We own pts to stay at DVC when we want to for the length of stay we want.  We got other TS to trade into DVC if we can or use at other places.  I don't see DVC as something to trade with.....however on a selfish note I highly recommend people trade their DVC.  I can't trade into it if people are not trading out of DVC!!!!!!!!!!!!!1


----------



## Lisa P (Aug 26, 2008)

Neither Marriott nor DVC are cheap traders and neither one will readily get you into the other's most popular resorts or during prime season.  Both provide more ready access to their _own_ beautiful resorts in prime seasons whereas trading into either one, by using a cheaper (but quality) trade week is easy in mid-season or low-season, just not so much in prime seasons.  For _offseason_ travel, you don't need the high expense of either of these for your trade deposits, so both are overpriced as traders then, IMO.
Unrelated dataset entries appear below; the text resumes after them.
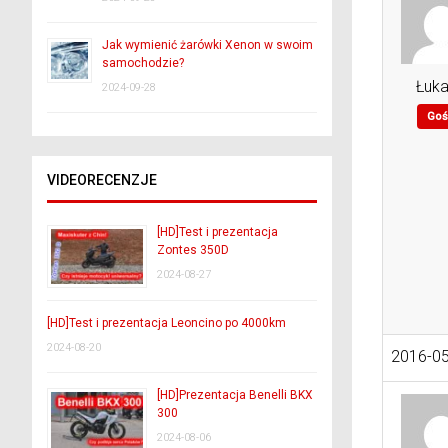
Jak wymienić żarówki Xenon w swoim
samochodzie?
Łuk
2024-09-28
Goś
VIDEORECENZJE
[HD]Test i prezentacja
Zontes 350D
2024-08-27
[HD]Test i prezentacja Leoncino po 4000km
2024-08-20
2016-05
[HD]Prezentacja Benelli BKX
300
2024-08-06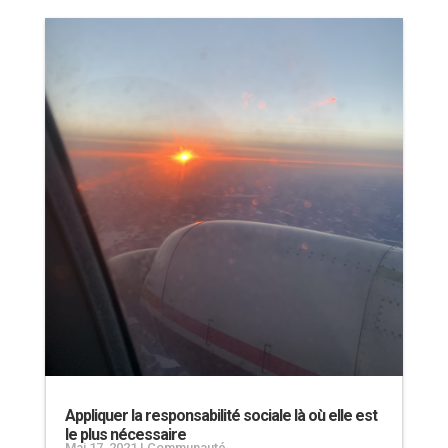
Appliquer la responsabilité sociale là où elle est
le plus nécessaire
Mai 17, 2021
|
Communauté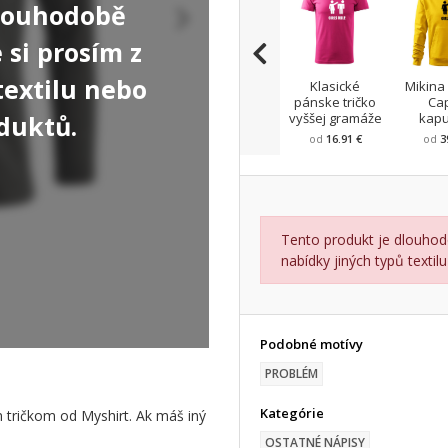
dlouhodobě
si prosím z
textilu nebo
Klasické
Mikina
pánske tričko
Ca
duktů.
vyššej gramáže
kap
od
16.91 €
od
3
Tento produkt je dlouhod
nabídky jiných typů texti
Podobné motívy
PROBLÉM
Kategórie
m tričkom od Myshirt. Ak máš iný
OSTATNÉ NÁPISY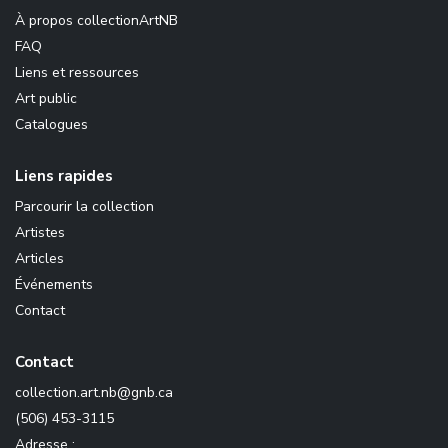
À propos collectionArtNB
FAQ
Liens et ressources
Art public
Catalogues
Liens rapides
Parcourir la collection
Artistes
Articles
Événements
Contact
Contact
ac.bng@bn.tra.noitcelloc
(506) 453-3115
Adresse :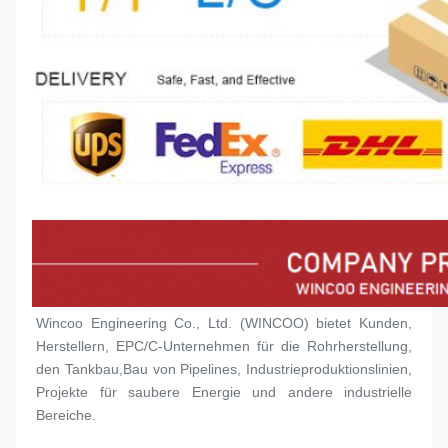
Wincoo Engineering Co., Ltd. (WINCOO) bietet Kunden, 
Herstellern, EPC/C-Unternehmen für die Rohrherstellung, 
den Tankbau,Bau von Pipelines, Industrieproduktionslinien, 
Projekte für saubere Energie und andere industrielle 
Bereiche.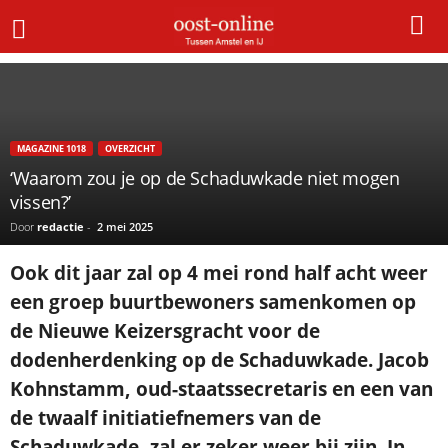
Home
Magazine 1018
‘Waarom zou je op de Schaduwkade niet mogen vissen?’
×
Gratis NieuwsMail
MAGAZINE 1018
OVERZICHT
‘Waarom zou je op de Schaduwkade niet mogen
VOORNAAM
vissen?’
Door
redactie
-
2 mei 2025
E-MAIL
Ook dit jaar zal op 4 mei rond half acht weer
een groep buurtbewoners samenkomen op
de Nieuwe Keizersgracht voor de
Postcode
dodenherdenking op de Schaduwkade. Jacob
Kohnstamm, oud-staatssecretaris en een van
Met de inschrijving accepteer ik de
de twaalf initiatiefnemers van de
privacyverklaring.
Schaduwkade, zal er zeker weer bij zijn. In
If you want _high season_ travel, these (DVC and Marriott) are good examples of when you ought to buy where you want to vacation most.  If you want the option of using your ownership to vacation during high season, which company has the resorts where _you_ want to vacation more than half the time?


----------



## OnMedic (Aug 27, 2008)

laxmom said:


> I'm going to mention something that a pp mentioned because it can't be stressed enough.
> 
> Don't buy an Orlando Marriott to trade into DVC - there is a regional block.  It can't be done.  Same with HHI.  You can't trade into DVC HHI with another HHI property.  I can trade into WDW DVC with my Marriott HHI and can trade into DVC HHI with my Marriott Orlando though based on availalbility.
> 
> We own both and they do complement each other nicely.



interesting note.... can you trade a Marriott to a Marriott in Orlando?


----------



## cindi (Aug 28, 2008)

OnMedic said:


> interesting note.... can you trade a Marriott to a Marriott in Orlando?



Yes, you can. Along with a handful of other resorts.


----------